Sunday, May 25, 2014

Yahrtzeit- A Different Kind of Mother's Day



I don't need help knowing what to feel on my mom's yahrtzeit. I've got feelings a plenty. I'm more unsure what I'm supposed to do, or what the day means, besides a chance to reflect. So I fast for half the day, light a candle and think.

I think back to a Saturday night in Tel Aviv with a friend (which is a code-word for a girl), during my post-high school year in Israel. I don't remember what we were talking about, but all of a sudden it hit me. All those times that my parents did something that I didn't like, they were trying their best. Even their mistakes came from a place of love. Being that this was the olden days, I sent my parents an aerogram where I shared this with them, and apologized for having been a jerk. After they got the letter, my father told me “Your mother cried”. Of course, I swallowed my response, “What about you?”.

I swore up and down that I'd avoid all of their mistakes, and I did, except for when I didn't. I also made new ones, which they never would have made. I find myself wondering whether all my mistakes come from a place of love, or maybe from a murkier, more confused place.

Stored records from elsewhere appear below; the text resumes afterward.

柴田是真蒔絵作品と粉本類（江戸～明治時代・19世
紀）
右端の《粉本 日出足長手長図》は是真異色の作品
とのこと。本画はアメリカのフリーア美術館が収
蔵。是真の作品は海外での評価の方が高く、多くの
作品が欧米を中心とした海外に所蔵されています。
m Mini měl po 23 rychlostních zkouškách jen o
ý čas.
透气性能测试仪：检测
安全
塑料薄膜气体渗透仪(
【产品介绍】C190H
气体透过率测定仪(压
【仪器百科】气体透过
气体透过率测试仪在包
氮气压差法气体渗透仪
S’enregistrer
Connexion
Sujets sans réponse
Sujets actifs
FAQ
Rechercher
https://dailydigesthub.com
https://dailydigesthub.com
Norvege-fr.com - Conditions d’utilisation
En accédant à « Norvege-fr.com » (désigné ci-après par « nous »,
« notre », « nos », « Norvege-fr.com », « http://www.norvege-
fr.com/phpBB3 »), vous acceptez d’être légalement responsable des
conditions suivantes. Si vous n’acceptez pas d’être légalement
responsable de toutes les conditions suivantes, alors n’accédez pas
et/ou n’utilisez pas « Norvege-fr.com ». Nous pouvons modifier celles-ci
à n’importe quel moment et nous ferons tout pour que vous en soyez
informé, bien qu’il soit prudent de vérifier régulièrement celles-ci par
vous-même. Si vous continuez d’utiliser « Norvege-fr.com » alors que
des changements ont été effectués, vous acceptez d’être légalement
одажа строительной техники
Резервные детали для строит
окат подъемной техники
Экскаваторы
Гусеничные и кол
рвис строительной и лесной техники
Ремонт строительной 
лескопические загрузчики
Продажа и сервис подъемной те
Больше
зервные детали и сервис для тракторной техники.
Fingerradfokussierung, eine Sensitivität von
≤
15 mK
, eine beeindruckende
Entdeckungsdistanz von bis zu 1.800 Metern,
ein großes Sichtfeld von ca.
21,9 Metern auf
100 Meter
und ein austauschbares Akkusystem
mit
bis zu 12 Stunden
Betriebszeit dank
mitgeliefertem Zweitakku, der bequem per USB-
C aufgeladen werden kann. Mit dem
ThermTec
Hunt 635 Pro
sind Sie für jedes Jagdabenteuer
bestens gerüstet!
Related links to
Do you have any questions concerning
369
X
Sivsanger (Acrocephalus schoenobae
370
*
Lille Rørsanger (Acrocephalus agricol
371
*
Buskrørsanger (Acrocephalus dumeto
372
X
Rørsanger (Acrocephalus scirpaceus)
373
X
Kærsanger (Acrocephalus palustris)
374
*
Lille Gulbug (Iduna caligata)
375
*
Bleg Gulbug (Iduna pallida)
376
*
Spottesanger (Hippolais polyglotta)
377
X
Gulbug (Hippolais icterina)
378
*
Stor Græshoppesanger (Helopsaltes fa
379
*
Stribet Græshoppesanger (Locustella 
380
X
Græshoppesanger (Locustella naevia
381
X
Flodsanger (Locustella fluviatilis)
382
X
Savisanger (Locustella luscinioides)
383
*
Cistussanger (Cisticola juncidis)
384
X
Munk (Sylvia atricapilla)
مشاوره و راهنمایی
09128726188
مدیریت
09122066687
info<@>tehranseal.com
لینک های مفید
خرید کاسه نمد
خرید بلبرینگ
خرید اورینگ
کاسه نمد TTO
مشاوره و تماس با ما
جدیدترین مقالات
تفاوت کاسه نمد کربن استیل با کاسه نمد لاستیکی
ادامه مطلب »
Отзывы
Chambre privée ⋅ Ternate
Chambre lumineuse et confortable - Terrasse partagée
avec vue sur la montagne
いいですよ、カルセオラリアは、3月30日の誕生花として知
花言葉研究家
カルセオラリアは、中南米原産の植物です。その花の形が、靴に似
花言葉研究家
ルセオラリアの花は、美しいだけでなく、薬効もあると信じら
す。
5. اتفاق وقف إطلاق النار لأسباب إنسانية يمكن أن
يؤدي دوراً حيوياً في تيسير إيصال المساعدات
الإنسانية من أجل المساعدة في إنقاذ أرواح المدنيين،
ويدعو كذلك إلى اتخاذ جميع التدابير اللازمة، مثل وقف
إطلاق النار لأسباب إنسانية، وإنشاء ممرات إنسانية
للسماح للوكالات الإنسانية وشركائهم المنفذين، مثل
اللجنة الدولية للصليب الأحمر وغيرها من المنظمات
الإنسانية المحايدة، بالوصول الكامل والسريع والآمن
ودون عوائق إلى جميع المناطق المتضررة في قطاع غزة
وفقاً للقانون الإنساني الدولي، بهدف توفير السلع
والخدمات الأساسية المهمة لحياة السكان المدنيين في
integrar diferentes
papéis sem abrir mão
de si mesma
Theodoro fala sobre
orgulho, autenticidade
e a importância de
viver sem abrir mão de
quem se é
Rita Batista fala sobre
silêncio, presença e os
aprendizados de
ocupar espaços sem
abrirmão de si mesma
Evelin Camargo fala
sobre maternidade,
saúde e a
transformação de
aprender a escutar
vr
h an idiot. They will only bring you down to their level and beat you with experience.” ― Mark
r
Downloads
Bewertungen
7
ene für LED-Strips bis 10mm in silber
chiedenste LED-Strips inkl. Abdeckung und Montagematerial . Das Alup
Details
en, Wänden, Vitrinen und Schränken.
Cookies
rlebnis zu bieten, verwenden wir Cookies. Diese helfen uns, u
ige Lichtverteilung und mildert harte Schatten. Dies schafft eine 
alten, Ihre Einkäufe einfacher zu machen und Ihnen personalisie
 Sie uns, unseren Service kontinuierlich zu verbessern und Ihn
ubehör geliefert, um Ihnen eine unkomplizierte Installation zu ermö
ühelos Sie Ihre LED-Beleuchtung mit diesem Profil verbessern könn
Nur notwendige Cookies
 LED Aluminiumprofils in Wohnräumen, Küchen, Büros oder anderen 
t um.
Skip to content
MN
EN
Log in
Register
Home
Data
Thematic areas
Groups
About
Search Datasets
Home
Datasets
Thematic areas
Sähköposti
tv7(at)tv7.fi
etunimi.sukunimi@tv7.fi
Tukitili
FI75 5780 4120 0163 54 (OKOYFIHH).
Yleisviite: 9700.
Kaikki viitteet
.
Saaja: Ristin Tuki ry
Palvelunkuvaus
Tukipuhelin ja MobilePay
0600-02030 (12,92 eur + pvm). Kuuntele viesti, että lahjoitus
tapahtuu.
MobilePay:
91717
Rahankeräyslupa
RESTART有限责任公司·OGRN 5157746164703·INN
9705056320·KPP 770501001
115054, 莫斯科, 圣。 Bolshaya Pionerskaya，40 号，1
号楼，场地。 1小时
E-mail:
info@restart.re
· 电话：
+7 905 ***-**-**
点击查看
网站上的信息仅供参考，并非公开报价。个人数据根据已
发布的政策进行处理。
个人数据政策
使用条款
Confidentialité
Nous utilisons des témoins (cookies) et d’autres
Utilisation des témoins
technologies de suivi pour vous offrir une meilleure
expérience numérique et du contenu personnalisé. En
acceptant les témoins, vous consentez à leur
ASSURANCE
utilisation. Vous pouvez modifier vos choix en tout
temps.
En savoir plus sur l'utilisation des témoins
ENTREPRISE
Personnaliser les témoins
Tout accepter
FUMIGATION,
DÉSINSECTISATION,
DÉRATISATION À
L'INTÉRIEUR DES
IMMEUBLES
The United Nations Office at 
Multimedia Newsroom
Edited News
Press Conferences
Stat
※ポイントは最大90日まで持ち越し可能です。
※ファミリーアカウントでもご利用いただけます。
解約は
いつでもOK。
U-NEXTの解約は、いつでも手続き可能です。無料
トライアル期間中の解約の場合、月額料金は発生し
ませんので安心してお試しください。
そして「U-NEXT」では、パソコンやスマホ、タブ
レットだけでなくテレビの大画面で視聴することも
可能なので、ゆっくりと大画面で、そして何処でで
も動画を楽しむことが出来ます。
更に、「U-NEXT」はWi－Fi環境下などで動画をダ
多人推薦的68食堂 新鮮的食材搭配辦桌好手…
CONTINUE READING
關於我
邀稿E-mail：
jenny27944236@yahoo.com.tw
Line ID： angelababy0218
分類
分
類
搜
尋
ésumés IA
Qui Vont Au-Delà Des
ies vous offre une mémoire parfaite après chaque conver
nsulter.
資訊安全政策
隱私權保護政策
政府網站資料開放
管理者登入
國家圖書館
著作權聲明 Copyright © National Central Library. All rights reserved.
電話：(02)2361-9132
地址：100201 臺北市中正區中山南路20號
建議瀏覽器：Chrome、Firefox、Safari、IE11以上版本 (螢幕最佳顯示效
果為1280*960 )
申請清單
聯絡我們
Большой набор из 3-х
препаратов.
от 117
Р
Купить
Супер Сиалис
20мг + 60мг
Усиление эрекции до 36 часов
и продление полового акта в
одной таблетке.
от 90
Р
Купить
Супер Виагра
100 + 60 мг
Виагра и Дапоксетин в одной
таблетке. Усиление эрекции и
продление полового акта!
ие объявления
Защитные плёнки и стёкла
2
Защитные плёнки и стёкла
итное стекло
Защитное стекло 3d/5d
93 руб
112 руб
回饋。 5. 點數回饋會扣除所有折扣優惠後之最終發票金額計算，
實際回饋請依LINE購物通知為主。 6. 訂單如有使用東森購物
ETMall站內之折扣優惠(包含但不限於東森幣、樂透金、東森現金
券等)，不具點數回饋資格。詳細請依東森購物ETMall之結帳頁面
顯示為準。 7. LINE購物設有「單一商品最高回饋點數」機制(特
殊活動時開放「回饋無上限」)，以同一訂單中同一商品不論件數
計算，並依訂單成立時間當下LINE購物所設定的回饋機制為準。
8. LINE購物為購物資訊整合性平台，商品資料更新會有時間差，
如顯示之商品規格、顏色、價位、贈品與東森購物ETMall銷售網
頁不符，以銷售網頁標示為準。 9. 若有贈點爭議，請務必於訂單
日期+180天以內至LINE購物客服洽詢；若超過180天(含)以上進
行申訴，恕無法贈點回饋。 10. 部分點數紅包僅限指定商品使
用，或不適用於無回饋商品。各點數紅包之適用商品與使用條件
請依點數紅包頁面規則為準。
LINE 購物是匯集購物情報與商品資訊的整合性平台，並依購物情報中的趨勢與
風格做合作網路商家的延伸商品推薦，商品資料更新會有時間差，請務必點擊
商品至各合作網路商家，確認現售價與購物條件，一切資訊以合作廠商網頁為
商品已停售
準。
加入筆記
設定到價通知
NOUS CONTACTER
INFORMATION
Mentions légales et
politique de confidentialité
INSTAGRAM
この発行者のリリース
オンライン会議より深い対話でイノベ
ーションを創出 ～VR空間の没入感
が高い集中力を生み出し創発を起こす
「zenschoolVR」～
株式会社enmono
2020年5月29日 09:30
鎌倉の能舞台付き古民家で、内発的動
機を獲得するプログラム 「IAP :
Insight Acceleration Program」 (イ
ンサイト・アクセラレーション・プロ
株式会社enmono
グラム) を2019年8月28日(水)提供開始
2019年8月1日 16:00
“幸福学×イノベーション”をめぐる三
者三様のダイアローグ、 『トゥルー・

Late in the afternoon, Chavi walks into the room. She has just finished a report on the Chassidim and Misnagdim. She did it on her own, without having to be asked by her parents, which I'd put off on her being female, except I have two other daughters. Somehow, the conversation moves from place to place, including sociology, Spinoza and the Haskala. Then it gets serious. She asks me what we are. I go into a soliloquy, which comes from a place of love. I talk about being confused, and looking for truth and being a parent, and choosing a high school for her, and why I still where a hat on Shabbos, and how it breaks my heart when she cries, but her tears get a vote, and not a veto. I don't know what she thought, although she seemed to take it in, and suddenly the yahrtzeit has meaning. For this year at least.